Andreia Tibério: mudar as palavras, mudar o mundo

{Desafio de segunda-feira, 30 de Março de 2020}


mudar as palavras, mudar o mundo

Há desafios que pedem a colaboração de outros, porque a cumplicidade linguística assenta melhor quando em vez de uma pessoa são quatro a lançar palavras.

Na mesa redonda da varanda da cozinha, entre pratos com poucos restos de comida, talheres traçados e copos com pouca água e nenhum vinho, a mãe fala aos filhos Matilde, Margarida e Vasco; dizendo que talvez o mundo anda como anda porque as palavras fazem o mundo assim andar.

O silêncio escuta-se porquanto este comentário veio do nada. Apesar de já estarem habituados a que a mãe lance frases sem filtro, apresentando-as tal qual lhe assomam na mente, existe um instante de reflexão ao qual, uns quantos segundos passados, se fez ouvir a primeira voz que sempre que fica a matutar em algo que ouve pergunta “como assim?”.

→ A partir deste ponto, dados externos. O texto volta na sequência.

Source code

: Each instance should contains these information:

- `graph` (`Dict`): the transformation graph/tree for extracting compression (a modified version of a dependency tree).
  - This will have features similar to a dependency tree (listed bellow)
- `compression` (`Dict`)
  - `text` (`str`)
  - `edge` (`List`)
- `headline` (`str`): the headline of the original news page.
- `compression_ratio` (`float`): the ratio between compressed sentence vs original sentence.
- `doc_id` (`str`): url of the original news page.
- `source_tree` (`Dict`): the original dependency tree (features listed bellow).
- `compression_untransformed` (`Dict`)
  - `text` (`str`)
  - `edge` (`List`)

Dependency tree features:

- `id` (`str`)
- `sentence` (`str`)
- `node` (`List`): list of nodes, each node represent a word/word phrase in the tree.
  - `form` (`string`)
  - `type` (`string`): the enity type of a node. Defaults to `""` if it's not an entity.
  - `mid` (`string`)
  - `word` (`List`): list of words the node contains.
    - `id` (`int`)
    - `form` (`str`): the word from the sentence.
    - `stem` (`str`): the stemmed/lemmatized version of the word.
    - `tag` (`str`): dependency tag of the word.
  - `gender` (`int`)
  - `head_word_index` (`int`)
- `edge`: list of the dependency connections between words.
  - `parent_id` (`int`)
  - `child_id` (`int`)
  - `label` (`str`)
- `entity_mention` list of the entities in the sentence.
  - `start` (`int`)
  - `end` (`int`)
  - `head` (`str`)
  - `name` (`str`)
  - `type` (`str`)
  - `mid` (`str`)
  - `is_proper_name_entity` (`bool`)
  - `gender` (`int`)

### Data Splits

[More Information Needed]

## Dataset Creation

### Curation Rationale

A mãe olha o seu príncipe de 7 anos e responde - Pergunto “se pudessem mudar o mundo mudando palavras, por que palavras começariam?”

Um chorrilho de vocábulos soltou-se da boca daqueles três. De tal forma sobrepuseram as vozes uns aos outros que o que a mãe ouviu (para além da gritaria) foi algo como “dãoganporlurestidomento”.

Parou tudo! À volta da mesa redonda não há cabeceira que mostre quem manda, mas o olhar da mãe a transitar de filho em filho faz valer a sua posição. Haja ordem, fala cada um à vez. Quem começa?

Pedra, papel ou tesoura!
Pedra, papel ou tesoura!
Pedra, papel ou tesoura!

Tal como a Dida, da história da Ana Marta, também o Vasco inventa palavras, desmembrando-as e juntando-as umas às outras conjugando significados. E ri-se também, mesmo que mais ninguém o faça.

Mas a mãe não quer que se inventem palavras, quer que pensem quais as que poderiam desaparecer; pesando ainda que há palavras que têm outras palavras que são boas e palavras há que se lhes retirando parte podem passar a fazer o bem.

O Vasco, como é habitual, lança maravilhas e saem-lhe da boca as palavras "decompor", "lutar" e "arrogância". Di-las baixinho, não vá alguém ouvir. Mas ouviu-se e por isso esclareceu que se ao "decompor" tirarmos o “compor” podemos fazer música. Podemos ainda pegar no “ar” de “lutar” e aproveitar para respirar. Quanto à arrogância, é mesmo para eliminar, porque rima com ganância, uma palavra que o Vasco não conhece muito bem, mas que ouviu por diversas vezes a mãe dizer que era “uma coisa feia”!

A Margarida, que dramatiza tudo o que diz, acrescentando movimentos, expressões e sons para enfatizar o diálogo, apresenta aos restantes a "solidão" e "falsidade". Diz a Margarida que recortava o “sol” da ‘solidão’ e o lançava ao céu; agarrava na “idade” da ‘falsidade’ e soprava as velas de um qualquer bolo de aniversário.

A Matilde olha em redor para criar o habitual suspense; confiante diz "desflorestação" e de imediato explica que daqui há que gozar da “florestação”. Tem ainda outra. Olhando o resto da trupe anuncia calmamente "men-ti-ra", três silabas! Nesta, pega na “ira” que é um pouco de duas das silabas, mistura as letras e diz ironicamente e com um sorriso doce “ria minha mãe, ria para não chorar!”

A mãe, para não chorar, diz que quer que desapareça a palavra "esquecimento" que daqui a única coisa que se aproveita é o “cimento” que serve para construir paredes que afastam as pessoas.